Compose sequence standard

Wed Jun 4 10:51:54 EEST 2003

As modern unix desktops are moving toward unicode, it'd be nice if there were standard
compose sequences available to access a reasonable subset of unicode on latin alphabet
keyboards. (I'm thinking especially of American ones, simply because there are quite a lot
of them out there, and mine is one of them.)

A while back I made a stab at implementing a wider set of compose sequences in gtk, but
for this to really be useful it ought to be a standard across all X desktop programs,
which is why I am appealing to this forum.

I expect that it should be possible to expand my list a little, and I make no guarantees
that there aren't any outright bugs, but it's a starting point. My version of the file in
gtk with my expanded list of compose sequences is at:

http://www.xprt.net/~munizao/hacks/gtkimcontextsimple.c

The compose sequence table should be pretty self-explanatory even for non-gtk folks.
(This worked with gtk+ 2.0.6 and 2.0.7. I haven't had time to keep it up to date.)

I tried to follow the following rules in coming up with my set of compose sequences.

1) Only two-character compose sequences are allowed.

2) Preëxisting compose sequences used for the various Latin-n character sets in X should
be retained.

3) Mnemonics for compose sequences should not be based on a particular language. One
example of such a mnemonic is 'v' + 'b' for vertical bar, (which is retained due to 2.)

4) Mnemonics for compose sequences should make sense visually. However, I'm willing to
bend this for the sake of coverage. (For example, I have 'o' + ':' → 'ő'. I hope
Hungarians will forgive me, but it was the best I could do.)

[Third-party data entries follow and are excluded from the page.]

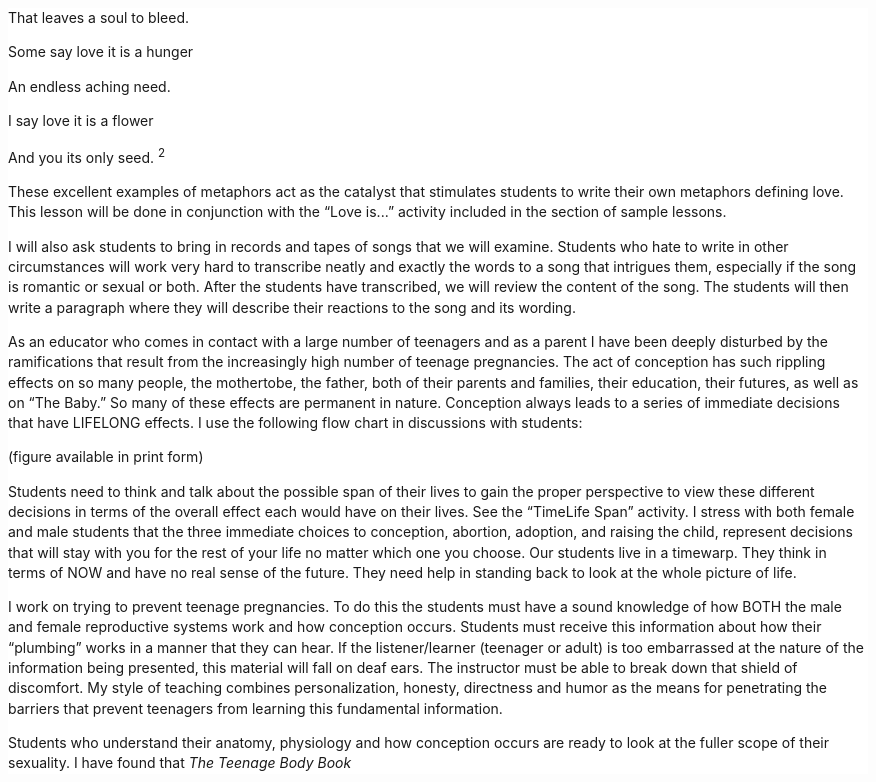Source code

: <p>
That leaves a soul to bleed.
</p>
<p>
Some say love it is a hunger
</p>
<p>
An endless aching need.
</p>
<p>
I say love it is a flower
</p>
<p>
And you its only seed.
<sup>
2
</sup>
</p>
<p>
These excellent examples of metaphors act as the catalyst that stimulates students to write their own metaphors defining love. This lesson will be done in conjunction with the “Love is...” activity included in the section of sample lessons.
</p>
<p>
I will also ask students to bring in records and tapes of songs that we will examine. Students who hate to write in other circumstances will work very hard to transcribe neatly and exactly the words to a song that intrigues them, especially if the song is romantic or sexual or both. After the students have transcribed, we will review the content of the song. The students will then write a paragraph where they will describe their reactions to the song and its wording.
</p>
<p>
As an educator who comes in contact with a large number of teenagers and as a parent I have been deeply disturbed by the ramifications that result from the increasingly high number of teenage pregnancies. The act of conception has such rippling effects on so many people, the mothertobe, the father, both of their parents and families, their education, their futures, as well as on “The Baby.” So many of these effects are permanent in nature. Conception always leads to a series of immediate decisions that have LIFELONG effects. I use the following flow chart in discussions with students:
</p>
<p>
(figure available in print form)
</p>
<p>
Students need to think and talk about the possible span of their lives to gain the proper perspective to view these different decisions in terms of the overall effect each would have on their lives. See the “TimeLife Span” activity. I stress with both female and male students that the three immediate choices to conception, abortion, adoption, and raising the child, represent decisions that will stay with you for the rest of your life no matter which one you choose. Our students live in a timewarp. They think in terms of NOW and have no real sense of the future. They need help in standing back to look at the whole picture of life.
</p>
<p>
I work on trying to prevent teenage pregnancies. To do this the students must have a sound knowledge of how BOTH the male and female reproductive systems work and how conception occurs. Students must receive this information about how their “plumbing” works in a manner that they can hear. If the listener/learner (teenager or adult) is too embarrassed at the nature of the information being presented, this material will fall on deaf ears. The instructor must be able to break down that shield of discomfort. My style of teaching combines personalization, honesty, directness and humor as the means for penetrating the barriers that prevent teenagers from learning this fundamental information.
</p>
<p>
Students who understand their anatomy, physiology and how conception occurs are ready to look at the fuller scope of their sexuality. I have found that
<i>
The Teenage Body Book
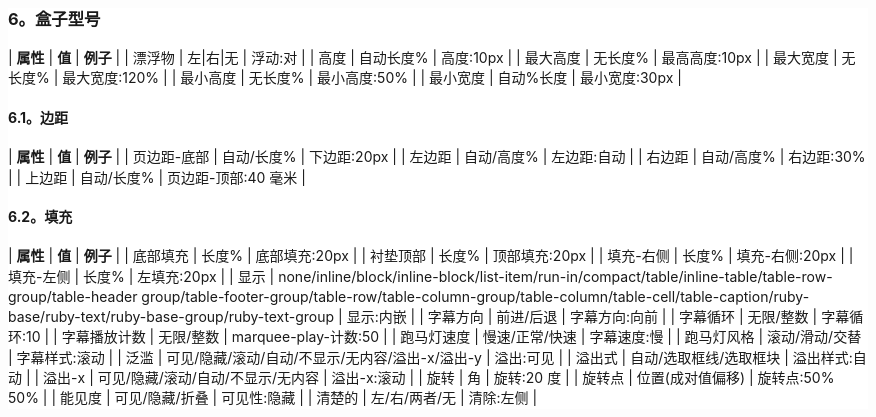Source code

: ### **6。盒子型号**

| **属性** | **值** | **例子** |
| 漂浮物 | 左&#124;右&#124;无 | 浮动:对 |
| 高度 | 自动长度% | 高度:10px |
| 最大高度 | 无长度% | 最高高度:10px |
| 最大宽度 | 无长度% | 最大宽度:120% |
| 最小高度 | 无长度% | 最小高度:50% |
| 最小宽度 | 自动%长度 | 最小宽度:30px |

#### **6.1。边距**

| **属性** | **值** | **例子** |
| 页边距-底部 | 自动/长度% | 下边距:20px |
| 左边距 | 自动/高度% | 左边距:自动 |
| 右边距 | 自动/高度% | 右边距:30% |
| 上边距 | 自动/长度% | 页边距-顶部:40 毫米 |

#### 6.2。填充

| **属性** | **值** | **例子** |
| 底部填充 | 长度% | 底部填充:20px |
| 衬垫顶部 | 长度% | 顶部填充:20px |
| 填充-右侧 | 长度% | 填充-右侧:20px |
| 填充-左侧 | 长度% | 左填充:20px |
| 显示 | none/inline/block/inline-block/list-item/run-in/compact/table/inline-table/table-row-group/table-header group/table-footer-group/table-row/table-column-group/table-column/table-cell/table-caption/ruby-base/ruby-text/ruby-base-group/ruby-text-group | 显示:内嵌 |
| 字幕方向 | 前进/后退 | 字幕方向:向前 |
| 字幕循环 | 无限/整数 | 字幕循环:10 |
| 字幕播放计数 | 无限/整数 | marquee-play-计数:50 |
| 跑马灯速度 | 慢速/正常/快速 | 字幕速度:慢 |
| 跑马灯风格 | 滚动/滑动/交替 | 字幕样式:滚动 |
| 泛滥 | 可见/隐藏/滚动/自动/不显示/无内容/溢出-x/溢出-y | 溢出:可见 |
| 溢出式 | 自动/选取框线/选取框块 | 溢出样式:自动 |
| 溢出-x | 可见/隐藏/滚动/自动/不显示/无内容 | 溢出-x:滚动 |
| 旋转 | 角 | 旋转:20 度 |
| 旋转点 | 位置(成对值偏移) | 旋转点:50% 50% |
| 能见度 | 可见/隐藏/折叠 | 可见性:隐藏 |
| 清楚的 | 左/右/两者/无 | 清除:左侧 |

5) Mnemonics for compose sequnces should be consistent. '<vowel>' + '-' should always
produce the <vowel> WITH MACRON character. But coverage should be weighed against
consistency. I added 's' + '-' → 'ſ', which might be a little inconsistent, but it was the
best sequence I could find to cover that character.

6) Compose sequences should produce the same character as the corresponding reversed
sequences. (But not necessarily if reversing them breaks the mnemonic. For example, ':' +
')' → '☺' (WHITE SMILING FACE) but ')' + ':' → '☹' (WHITE FROWNING FACE))

7) Sequences should cover:
a) All characters in some ISO Latin-n set.
b) All of the Latin Extended-A range.
c) Characters for which there are compose sequences with mnemonics that are analogous to
those used in a) or b). For example:  '2' + '^' → '²', so '9' + '^' should produce '⁹'.
d) Characters that fill out the character gamuts of languages partially covered by a, b,
and c.
e) Other characters which one might expect to be reasonably widely used and for which
reasonably intuitive mnemonics exist. These include mathematical symbols like '≥', arrows,
   characters in the Letterlike Symbols range like '℞' and '™', and a few others.

In some cases there will be conflicts where a given compose sequence might reasonably
apply to multiple characters. These should be decided on an ad hoc basis where the
wideness of use of the character, the intuitiveness of the compose sequence, and the
presence of reasonable alternative compose sequences for the character that loses the
conflict are all considered.

So, I want to know: would a standard expanded compose sequence list be used if I were to
make one, (with, of course, the input of concerned parties?) Are there other factors that
should be taken into account in developing such a list? I know that each character added
would add a few bytes of memory to the compose sequence tables. Is this likely to be a
problem?

**Ali